START READING PASSAGE

Stephanie Burt


Stephanie Burt is a literary critic and poet who is Professor of English at Harvard University and a transgender activist. The New York Times has called her "one of the most influential poetry critics of generation". Burt grew up around Washington, D.C. She has published four collections of poetry and a large amount of literary criticism and research. Her work has appeared in The New York Times Book Review, The London Review of Books, The Times Literary Supplement, The Believer, and The Boston Review.

Literary criticism: new categories of contemporary poetry

Elliptical poetry

Burt received significant attention for coining the term "elliptical poetry" in a 1998 book review of Susan Wheeler's book Smokes in Boston Review magazine:
Elliptical poets try to manifest a person—who speaks the poem and reflects the poet—while using all the verbal gizmos developed over the last few decades to undermine the coherence of speaking selves. They are post-avant-gardist, or post-"postmodern": they have read Stein's heirs, and the "language writers," and have chosen to do otherwise. Elliptical poems shift drastically between low and high diction. Some are lists of phrases beginning "I am an X, I am a Y." Ellipticism's favorite established poets are Dickinson, Berryman, Ashbery, and/or Auden...The poets tell almost-stories, or almost-obscured ones. They are sardonic, angered, defensively difficult, or desperate; they want to entertain as thoroughly as, but not to resemble, television.

END READING PASSAGE

Resume the article on Stephanie Burt, continuing it from the end of its final sentence.

START DATA RECORDS

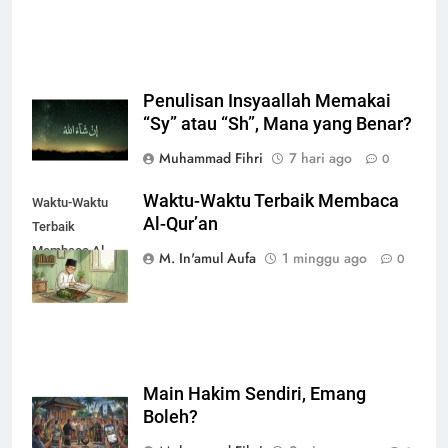
Penulisan Insyaallah Memakai
“Sy” atau “Sh”, Mana yang Benar?
Muhammad Fihri
7 hari ago
0
Waktu-Waktu Terbaik Membaca
Waktu-Waktu
Al-Qur’an
Terbaik
Membaca Al-
M. In'amul Aufa
1 minggu ago
0
Qur’an
Main Hakim Sendiri, Emang
Boleh?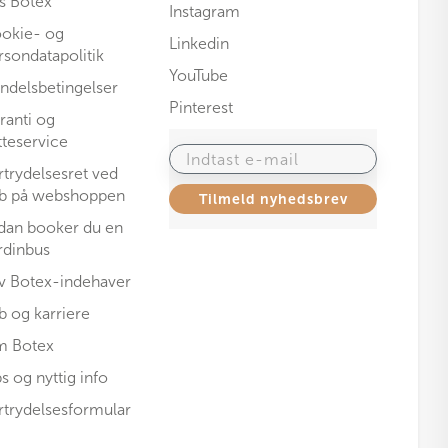
s Botex
Instagram
okie- og
Linkedin
rsondatapolitik
YouTube
ndelsbetingelser
Pinterest
ranti og
tteservice
Indtast e-mail
rtrydelsesret ved
b på webshoppen
Tilmeld nyhedsbrev
dan booker du en
rdinbus
iv Botex-indehaver
b og karriere
 Botex
ps og nyttig info
rtrydelsesformular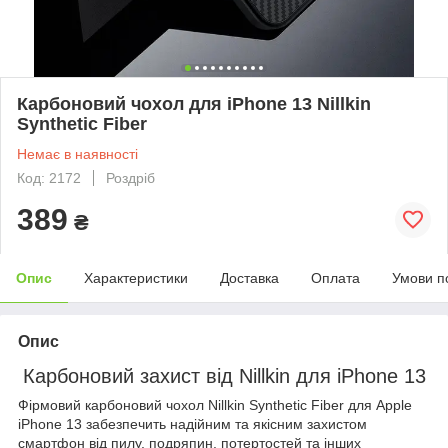
Карбоновий чохол для iPhone 13 Nillkin
Synthetic Fiber
Немає в наявності
Код: 2172
Роздріб
389
₴
Опис
Характеристики
Доставка
Оплата
Умови п
Опис
Карбоновий захист від Nillkin для iPhone 13
Фірмовий карбоновий чохол Nillkin Synthetic Fiber для Apple
iPhone 13 забезпечить надійним та якісним захистом
смартфон від пилу, подряпин, потертостей та інших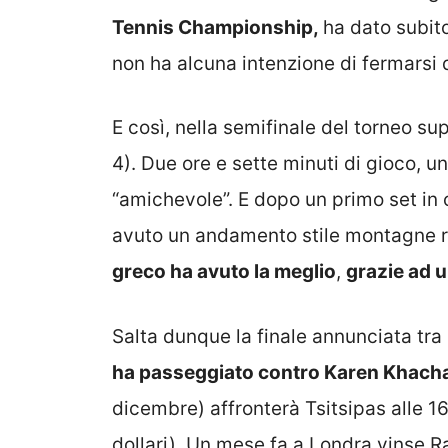
Tennis Championship,
ha dato subit
non ha alcuna intenzione di fermarsi
E così, nella semifinale del torneo sup
4). Due ore e sette minuti di gioco, 
“amichevole”. E dopo un primo set in 
avuto un andamento stile montagne 
greco ha avuto la meglio
,
grazie ad u
Salta dunque la finale annunciata tr
ha passeggiato contro Karen Khach
dicembre) affronterà Tsitsipas alle 1
dollari). Un mese fa a Londra vinse Ra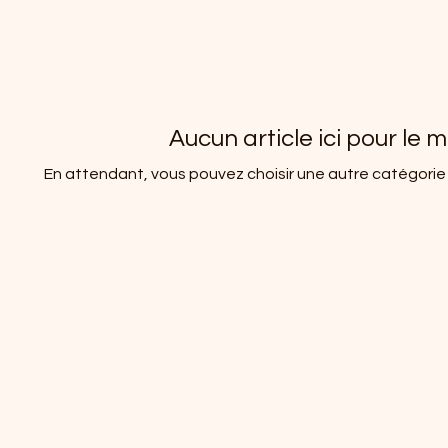
Aucun article ici pour le
En attendant, vous pouvez choisir une autre catégorie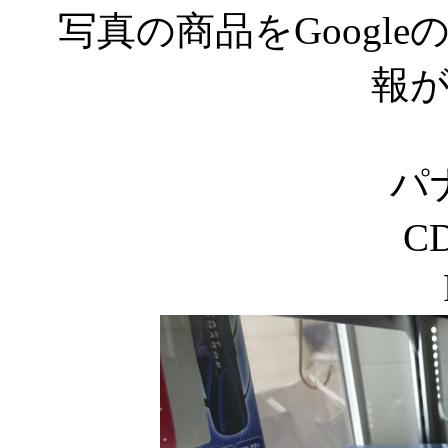
写真の商品をGoogl
報
パ
C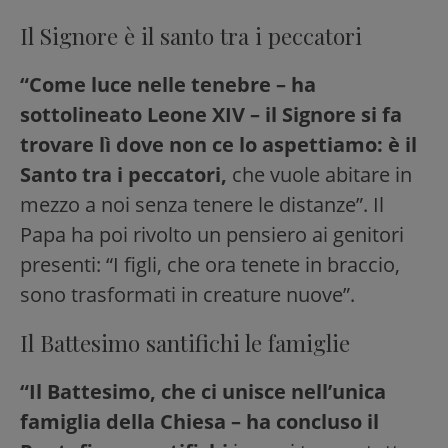
Il Signore è il santo tra i peccatori
“Come luce nelle tenebre – ha
sottolineato Leone XIV – il Signore si fa
trovare lì dove non ce lo aspettiamo: è il
Santo tra i peccatori,
che vuole abitare in
mezzo a noi senza tenere le distanze”. Il
Papa ha poi rivolto un pensiero ai genitori
presenti: “I figli, che ora tenete in braccio,
sono trasformati in creature nuove”.
Il Battesimo santifichi le famiglie
“Il Battesimo, che ci unisce nell’unica
famiglia della Chiesa – ha concluso il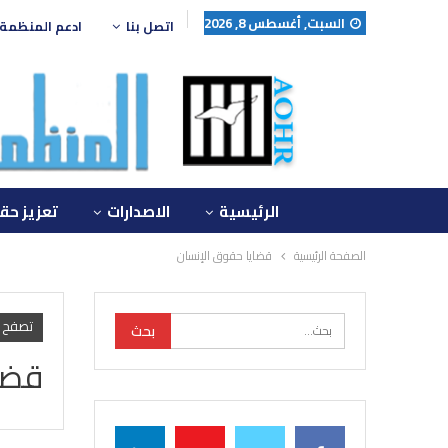
السبت, أغسطس 8, 2026
اتصل بنا
ادعم المنظمة
الرئيسية
الاصدارات
تعزيز حق
الصفحة الرئيسية
قضايا حقوق الإنسان
تصفح 
قضا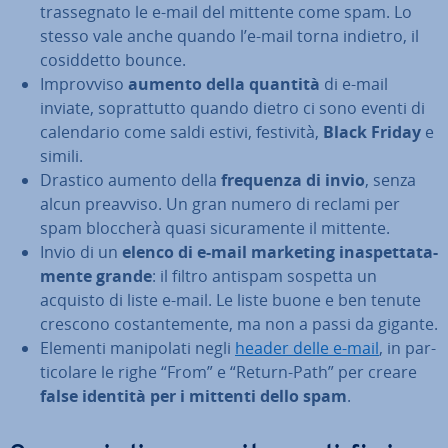
tras­se­gna­to le e-mail del mittente come spam. Lo
stesso vale anche quando l’e-mail torna indietro, il
co­sid­det­to bounce.
Im­prov­vi­so
aumento della quantità
di e-mail
inviate, so­prat­tut­to quando dietro ci sono eventi di
ca­len­da­rio come saldi estivi, festività,
Black Friday
e
simili.
Drastico aumento della
frequenza di invio
, senza
alcun preavviso. Un gran numero di reclami per
spam bloccherà quasi si­cu­ra­men­te il mittente.
Invio di un
elenco di e-mail marketing ina­spet­ta­ta­
men­te grande
: il filtro antispam sospetta un
acquisto di liste e-mail. Le liste buone e ben tenute
crescono co­stan­te­men­te, ma non a passi da gigante.
Elementi ma­ni­po­la­ti negli
header delle e-mail
, in par­
ti­co­la­re le righe “From” e “Return-Path” per creare
false identità per i mittenti dello spam
.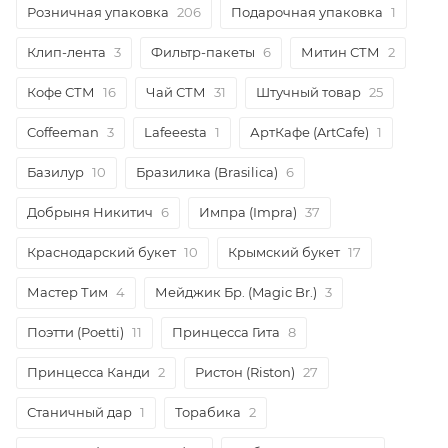
Розничная упаковка
206
Подарочная упаковка
1
Клип-лента
3
Фильтр-пакеты
6
Митин СТМ
2
Кофе СТМ
16
Чай СТМ
31
Штучный товар
25
Coffeeman
3
Lafeeesta
1
АртКафе (ArtCafe)
1
Базилур
10
Бразилика (Brasilica)
6
Добрыня Никитич
6
Импра (Impra)
37
Краснодарский букет
10
Крымский букет
17
Мастер Тим
4
Мейджик Бр. (Magic Br.)
3
Поэтти (Poetti)
11
Принцесса Гита
8
Принцесса Канди
2
Ристон (Riston)
27
Станичный дар
1
Торабика
2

END DATA RECORDS

- [ANSWER SPACE]:
Burt also adds that elliptical poets are "good at describing information overload." In addition to calling the subject of her review, Susan Wheeler, an important elliptical poet, she also lists Liam Rector's The Sorrow of Architecture, Lucie Brock-Broido's The Master Letters, Mark Ford's Landlocked, and Mark Levine's debut, Debt as "some groundbreaking and definitively Elliptical books."

The New Thing

In 2009, she wrote "The New Things," an essay in which she posits a new category of American contemporary poets, which she calls "The New Thing." These poets derive their style from the likes of William Carlos Williams, Robert Creeley, Gertrude Stein and George Oppen:
The poets of the New Thing observe scenes and people with a self-subordinating concision, so much so that the term “minimalism” comes up in discussions of their work...The poets of the New Thing eschew sarcasm and tread lightly with ironies, and when they seem hard to pin down, it is because they leave space for interpretations to fit...The new poetry, the new thing, seeks, as Williams did, well-made, attentive, unornamented things. It is equally at home in portraits and still lifes, in epigram and quoted speech; and it is at home in articulating sometimes harsh judgments, and in casting backward looks. The new poets pursue compression, compact description, humility, restricted diction, and—despite their frequent skepticism—fidelity to a material and social world. They follow Williams’s “demand,” as the critic Douglas Mao put it, “both that poetry be faithful to the thing represented and that it be a thing in itself.” They are so bound up with ideas of durable thinghood that we can name the tendency simply by capitalizing: the New Thing... Reference, brevity, self-restraint, attention outside the self, material objects as models, Williams and his heirs as predecessors, classical lyric and epigram as precedents: all these, together, constitute the New Thing.

Poets whom she cites as examples of "The New Thing" include Rae Armantrout, Michael O'Brien, Justin Marks, Elizabeth Treadwell, and Graham Foust.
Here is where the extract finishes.